Task description: Can you render everything from the start of the data down to the line containing "family: Eviphididae", that line included, as a JSON list of strings with one string per line and blank lines omitted?

Data to use:
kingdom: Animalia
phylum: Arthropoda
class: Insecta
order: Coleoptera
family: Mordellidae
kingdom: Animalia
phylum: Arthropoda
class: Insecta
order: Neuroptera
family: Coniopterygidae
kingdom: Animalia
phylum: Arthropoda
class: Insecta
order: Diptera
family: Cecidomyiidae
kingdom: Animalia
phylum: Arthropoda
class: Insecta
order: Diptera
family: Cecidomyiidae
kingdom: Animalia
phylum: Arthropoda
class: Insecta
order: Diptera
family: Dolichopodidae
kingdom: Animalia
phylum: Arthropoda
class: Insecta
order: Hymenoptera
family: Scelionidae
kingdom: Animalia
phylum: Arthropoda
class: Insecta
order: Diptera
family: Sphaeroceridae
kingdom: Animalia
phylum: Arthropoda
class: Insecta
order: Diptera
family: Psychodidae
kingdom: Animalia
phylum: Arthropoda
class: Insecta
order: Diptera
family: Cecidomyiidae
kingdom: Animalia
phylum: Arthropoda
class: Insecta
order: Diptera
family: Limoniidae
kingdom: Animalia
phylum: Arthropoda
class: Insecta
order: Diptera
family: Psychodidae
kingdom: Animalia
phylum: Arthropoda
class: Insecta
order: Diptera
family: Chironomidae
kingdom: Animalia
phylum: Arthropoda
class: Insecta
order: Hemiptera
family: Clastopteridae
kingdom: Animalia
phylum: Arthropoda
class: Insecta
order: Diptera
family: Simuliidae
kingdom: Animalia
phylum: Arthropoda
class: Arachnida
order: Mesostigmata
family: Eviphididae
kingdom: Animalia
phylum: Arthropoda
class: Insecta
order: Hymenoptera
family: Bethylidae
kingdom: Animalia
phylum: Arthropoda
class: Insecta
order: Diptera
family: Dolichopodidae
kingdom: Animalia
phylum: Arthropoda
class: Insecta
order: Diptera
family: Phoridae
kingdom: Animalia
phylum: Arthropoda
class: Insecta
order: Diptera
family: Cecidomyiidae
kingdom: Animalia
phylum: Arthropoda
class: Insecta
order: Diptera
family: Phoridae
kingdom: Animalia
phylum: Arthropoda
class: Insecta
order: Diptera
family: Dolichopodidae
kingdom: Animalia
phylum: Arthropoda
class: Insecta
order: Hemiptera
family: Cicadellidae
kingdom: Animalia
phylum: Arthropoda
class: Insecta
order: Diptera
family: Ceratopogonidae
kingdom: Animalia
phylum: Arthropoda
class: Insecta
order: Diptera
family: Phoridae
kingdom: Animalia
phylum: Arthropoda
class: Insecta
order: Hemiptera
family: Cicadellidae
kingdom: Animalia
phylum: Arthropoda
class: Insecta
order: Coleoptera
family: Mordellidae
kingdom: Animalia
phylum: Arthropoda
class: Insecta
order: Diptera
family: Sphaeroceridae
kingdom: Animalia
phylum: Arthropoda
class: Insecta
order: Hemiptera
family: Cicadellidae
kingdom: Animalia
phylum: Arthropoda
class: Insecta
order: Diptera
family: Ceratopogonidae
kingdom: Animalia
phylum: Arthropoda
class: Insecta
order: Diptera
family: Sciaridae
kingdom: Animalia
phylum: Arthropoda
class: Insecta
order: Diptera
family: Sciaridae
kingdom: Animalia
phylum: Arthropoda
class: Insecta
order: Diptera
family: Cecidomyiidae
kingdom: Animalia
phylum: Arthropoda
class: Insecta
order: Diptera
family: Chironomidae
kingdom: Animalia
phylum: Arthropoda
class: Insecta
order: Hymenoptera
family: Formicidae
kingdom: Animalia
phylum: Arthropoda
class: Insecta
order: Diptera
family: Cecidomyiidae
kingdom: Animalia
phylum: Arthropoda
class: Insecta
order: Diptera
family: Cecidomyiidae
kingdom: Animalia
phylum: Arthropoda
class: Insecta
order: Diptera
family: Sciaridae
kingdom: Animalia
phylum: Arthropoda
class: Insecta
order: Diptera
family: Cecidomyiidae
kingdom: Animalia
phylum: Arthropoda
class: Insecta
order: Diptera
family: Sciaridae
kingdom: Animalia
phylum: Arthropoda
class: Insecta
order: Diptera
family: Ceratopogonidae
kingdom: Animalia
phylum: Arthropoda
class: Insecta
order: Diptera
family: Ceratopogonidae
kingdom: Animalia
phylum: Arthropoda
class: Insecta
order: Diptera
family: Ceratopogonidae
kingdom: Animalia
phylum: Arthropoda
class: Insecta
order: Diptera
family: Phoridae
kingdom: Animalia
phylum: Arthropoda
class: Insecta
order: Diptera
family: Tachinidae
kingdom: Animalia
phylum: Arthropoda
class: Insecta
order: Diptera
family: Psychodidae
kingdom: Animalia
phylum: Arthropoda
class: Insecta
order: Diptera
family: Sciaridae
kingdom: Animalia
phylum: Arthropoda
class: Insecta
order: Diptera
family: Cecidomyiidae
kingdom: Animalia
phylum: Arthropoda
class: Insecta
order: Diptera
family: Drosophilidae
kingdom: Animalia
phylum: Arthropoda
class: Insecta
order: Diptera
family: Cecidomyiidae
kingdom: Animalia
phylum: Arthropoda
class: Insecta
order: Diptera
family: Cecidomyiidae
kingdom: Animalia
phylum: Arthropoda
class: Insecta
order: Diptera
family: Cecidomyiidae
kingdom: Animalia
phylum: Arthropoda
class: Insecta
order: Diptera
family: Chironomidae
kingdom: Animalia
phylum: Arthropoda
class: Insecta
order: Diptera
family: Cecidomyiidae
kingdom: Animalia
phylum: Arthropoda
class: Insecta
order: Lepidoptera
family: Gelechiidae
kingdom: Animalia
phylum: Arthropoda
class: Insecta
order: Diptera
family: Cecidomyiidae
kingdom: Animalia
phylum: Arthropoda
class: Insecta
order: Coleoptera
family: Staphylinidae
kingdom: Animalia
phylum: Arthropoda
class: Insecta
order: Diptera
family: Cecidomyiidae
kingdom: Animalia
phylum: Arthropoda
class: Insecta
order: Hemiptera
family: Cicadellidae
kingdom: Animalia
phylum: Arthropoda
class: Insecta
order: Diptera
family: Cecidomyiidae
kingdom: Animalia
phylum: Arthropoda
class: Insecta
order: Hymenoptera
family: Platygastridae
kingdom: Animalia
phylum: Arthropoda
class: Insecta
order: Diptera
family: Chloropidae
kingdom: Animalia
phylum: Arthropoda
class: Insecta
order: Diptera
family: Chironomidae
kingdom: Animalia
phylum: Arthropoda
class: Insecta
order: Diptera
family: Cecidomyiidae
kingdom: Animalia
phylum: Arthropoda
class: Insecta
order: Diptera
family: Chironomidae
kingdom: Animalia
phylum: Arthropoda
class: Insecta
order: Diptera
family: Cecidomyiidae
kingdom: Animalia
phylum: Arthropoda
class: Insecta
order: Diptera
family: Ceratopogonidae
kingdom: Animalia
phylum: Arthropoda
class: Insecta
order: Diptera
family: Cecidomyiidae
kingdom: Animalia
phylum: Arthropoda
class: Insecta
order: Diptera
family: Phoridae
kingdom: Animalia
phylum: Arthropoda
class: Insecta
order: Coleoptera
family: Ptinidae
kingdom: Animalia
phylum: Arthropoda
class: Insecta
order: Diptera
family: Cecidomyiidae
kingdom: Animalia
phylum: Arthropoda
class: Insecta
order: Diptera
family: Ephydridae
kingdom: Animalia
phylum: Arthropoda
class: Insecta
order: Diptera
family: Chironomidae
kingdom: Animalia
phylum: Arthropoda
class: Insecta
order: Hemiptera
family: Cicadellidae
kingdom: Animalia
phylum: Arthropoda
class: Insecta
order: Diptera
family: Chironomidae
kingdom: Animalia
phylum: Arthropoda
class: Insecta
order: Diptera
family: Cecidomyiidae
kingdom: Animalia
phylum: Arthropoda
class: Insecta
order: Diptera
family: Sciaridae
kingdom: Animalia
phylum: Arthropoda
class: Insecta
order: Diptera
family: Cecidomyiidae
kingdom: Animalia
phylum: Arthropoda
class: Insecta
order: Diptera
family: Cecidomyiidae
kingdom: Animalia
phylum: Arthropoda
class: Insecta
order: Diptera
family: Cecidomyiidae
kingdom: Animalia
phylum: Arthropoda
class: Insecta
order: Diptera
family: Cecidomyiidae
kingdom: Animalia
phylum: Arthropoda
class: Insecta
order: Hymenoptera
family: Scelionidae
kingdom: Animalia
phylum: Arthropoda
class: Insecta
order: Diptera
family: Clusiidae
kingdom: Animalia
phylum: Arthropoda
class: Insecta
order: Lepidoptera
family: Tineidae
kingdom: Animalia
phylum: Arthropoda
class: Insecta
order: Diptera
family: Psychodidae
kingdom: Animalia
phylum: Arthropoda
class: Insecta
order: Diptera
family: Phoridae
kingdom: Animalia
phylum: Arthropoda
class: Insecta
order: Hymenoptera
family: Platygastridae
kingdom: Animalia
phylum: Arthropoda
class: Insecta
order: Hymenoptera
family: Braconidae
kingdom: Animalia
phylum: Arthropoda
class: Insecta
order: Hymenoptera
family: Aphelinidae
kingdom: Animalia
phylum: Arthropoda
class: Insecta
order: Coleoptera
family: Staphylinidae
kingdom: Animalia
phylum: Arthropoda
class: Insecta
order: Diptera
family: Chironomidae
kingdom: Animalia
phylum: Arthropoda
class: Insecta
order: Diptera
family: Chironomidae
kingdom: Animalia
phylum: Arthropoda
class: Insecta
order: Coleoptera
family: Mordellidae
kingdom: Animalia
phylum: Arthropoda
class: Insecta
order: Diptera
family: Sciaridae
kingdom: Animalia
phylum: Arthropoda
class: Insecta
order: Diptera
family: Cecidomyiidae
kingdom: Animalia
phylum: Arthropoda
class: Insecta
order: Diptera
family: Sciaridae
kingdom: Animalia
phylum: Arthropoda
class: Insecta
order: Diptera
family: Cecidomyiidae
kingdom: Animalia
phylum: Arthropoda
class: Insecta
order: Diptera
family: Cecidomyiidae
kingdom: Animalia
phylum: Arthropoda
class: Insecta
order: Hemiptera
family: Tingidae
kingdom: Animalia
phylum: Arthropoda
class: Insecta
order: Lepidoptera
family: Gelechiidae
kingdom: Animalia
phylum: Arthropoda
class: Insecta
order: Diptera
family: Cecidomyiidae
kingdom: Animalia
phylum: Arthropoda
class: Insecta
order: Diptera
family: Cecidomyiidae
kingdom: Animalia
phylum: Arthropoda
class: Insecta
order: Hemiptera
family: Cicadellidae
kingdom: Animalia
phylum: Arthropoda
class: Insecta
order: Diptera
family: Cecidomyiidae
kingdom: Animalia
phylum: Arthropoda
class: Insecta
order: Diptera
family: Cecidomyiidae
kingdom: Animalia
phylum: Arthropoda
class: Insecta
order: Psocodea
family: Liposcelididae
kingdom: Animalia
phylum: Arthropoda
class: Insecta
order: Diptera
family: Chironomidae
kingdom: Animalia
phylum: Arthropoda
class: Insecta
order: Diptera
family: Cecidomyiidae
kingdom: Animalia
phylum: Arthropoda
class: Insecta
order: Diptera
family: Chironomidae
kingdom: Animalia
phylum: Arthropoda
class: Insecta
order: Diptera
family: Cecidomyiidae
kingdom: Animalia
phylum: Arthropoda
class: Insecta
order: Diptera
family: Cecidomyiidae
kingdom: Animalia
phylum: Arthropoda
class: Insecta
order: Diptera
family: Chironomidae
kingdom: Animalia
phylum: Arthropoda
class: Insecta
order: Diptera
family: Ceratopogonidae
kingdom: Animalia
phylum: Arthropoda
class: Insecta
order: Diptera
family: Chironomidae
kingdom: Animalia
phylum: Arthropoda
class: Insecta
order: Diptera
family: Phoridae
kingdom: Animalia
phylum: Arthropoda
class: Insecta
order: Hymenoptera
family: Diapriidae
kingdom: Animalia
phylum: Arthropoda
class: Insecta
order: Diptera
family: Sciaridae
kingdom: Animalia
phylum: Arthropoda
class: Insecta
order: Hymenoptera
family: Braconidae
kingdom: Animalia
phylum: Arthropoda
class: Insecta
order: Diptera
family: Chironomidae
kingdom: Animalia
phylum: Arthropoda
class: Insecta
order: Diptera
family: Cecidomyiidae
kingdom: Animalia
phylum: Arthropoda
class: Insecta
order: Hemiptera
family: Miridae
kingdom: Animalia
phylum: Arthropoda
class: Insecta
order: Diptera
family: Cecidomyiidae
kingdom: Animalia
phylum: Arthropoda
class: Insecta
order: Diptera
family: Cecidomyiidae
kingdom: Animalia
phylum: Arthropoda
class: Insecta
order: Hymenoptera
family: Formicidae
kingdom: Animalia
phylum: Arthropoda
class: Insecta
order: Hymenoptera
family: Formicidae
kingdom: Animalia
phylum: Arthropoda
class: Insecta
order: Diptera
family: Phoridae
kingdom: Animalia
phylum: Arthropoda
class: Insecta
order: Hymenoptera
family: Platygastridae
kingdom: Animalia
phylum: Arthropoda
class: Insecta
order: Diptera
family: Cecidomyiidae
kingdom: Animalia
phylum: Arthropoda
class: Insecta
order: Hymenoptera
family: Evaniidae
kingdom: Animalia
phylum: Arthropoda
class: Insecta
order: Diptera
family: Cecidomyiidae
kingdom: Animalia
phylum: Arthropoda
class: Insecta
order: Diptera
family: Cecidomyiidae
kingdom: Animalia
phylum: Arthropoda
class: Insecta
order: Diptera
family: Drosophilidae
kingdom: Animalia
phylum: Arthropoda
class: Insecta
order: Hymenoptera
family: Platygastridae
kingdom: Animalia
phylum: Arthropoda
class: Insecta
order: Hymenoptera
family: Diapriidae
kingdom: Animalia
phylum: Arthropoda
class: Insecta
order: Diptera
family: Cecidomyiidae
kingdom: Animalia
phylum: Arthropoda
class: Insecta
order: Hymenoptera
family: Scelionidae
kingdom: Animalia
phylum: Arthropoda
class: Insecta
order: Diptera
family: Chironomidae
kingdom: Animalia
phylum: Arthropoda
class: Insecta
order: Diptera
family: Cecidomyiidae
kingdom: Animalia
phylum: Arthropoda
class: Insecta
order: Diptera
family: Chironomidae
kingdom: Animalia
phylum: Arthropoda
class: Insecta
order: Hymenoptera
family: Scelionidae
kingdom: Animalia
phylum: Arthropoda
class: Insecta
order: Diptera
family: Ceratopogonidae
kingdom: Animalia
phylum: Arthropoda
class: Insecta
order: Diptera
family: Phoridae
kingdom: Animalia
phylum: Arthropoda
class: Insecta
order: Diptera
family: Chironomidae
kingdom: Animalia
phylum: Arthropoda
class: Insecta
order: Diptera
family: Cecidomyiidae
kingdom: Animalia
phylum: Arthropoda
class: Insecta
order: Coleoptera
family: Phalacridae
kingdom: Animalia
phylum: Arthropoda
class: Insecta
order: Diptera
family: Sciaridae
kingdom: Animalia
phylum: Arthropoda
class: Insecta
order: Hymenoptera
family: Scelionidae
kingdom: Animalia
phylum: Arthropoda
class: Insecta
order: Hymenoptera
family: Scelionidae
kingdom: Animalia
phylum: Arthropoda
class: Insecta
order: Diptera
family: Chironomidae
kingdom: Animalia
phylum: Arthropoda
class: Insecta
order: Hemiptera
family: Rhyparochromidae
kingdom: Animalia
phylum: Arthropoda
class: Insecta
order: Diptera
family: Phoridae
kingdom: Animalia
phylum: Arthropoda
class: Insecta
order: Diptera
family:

The answer:
[
  "kingdom: Animalia",
  "phylum: Arthropoda",
  "class: Insecta",
  "order: Coleoptera",
  "family: Mordellidae",
  "kingdom: Animalia",
  "phylum: Arthropoda",
  "class: Insecta",
  "order: Neuroptera",
  "family: Coniopterygidae",
  "kingdom: Animalia",
  "phylum: Arthropoda",
  "class: Insecta",
  "order: Diptera",
  "family: Cecidomyiidae",
  "kingdom: Animalia",
  "phylum: Arthropoda",
  "class: Insecta",
  "order: Diptera",
  "family: Cecidomyiidae",
  "kingdom: Animalia",
  "phylum: Arthropoda",
  "class: Insecta",
  "order: Diptera",
  "family: Dolichopodidae",
  "kingdom: Animalia",
  "phylum: Arthropoda",
  "class: Insecta",
  "order: Hymenoptera",
  "family: Scelionidae",
  "kingdom: Animalia",
  "phylum: Arthropoda",
  "class: Insecta",
  "order: Diptera",
  "family: Sphaeroceridae",
  "kingdom: Animalia",
  "phylum: Arthropoda",
  "class: Insecta",
  "order: Diptera",
  "family: Psychodidae",
  "kingdom: Animalia",
  "phylum: Arthropoda",
  "class: Insecta",
  "order: Diptera",
  "family: Cecidomyiidae",
  "kingdom: Animalia",
  "phylum: Arthropoda",
  "class: Insecta",
  "order: Diptera",
  "family: Limoniidae",
  "kingdom: Animalia",
  "phylum: Arthropoda",
  "class: Insecta",
  "order: Diptera",
  "family: Psychodidae",
  "kingdom: Animalia",
  "phylum: Arthropoda",
  "class: Insecta",
  "order: Diptera",
  "family: Chironomidae",
  "kingdom: Animalia",
  "phylum: Arthropoda",
  "class: Insecta",
  "order: Hemiptera",
  "family: Clastopteridae",
  "kingdom: Animalia",
  "phylum: Arthropoda",
  "class: Insecta",
  "order: Diptera",
  "family: Simuliidae",
  "kingdom: Animalia",
  "phylum: Arthropoda",
  "class: Arachnida",
  "order: Mesostigmata",
  "family: Eviphididae"
]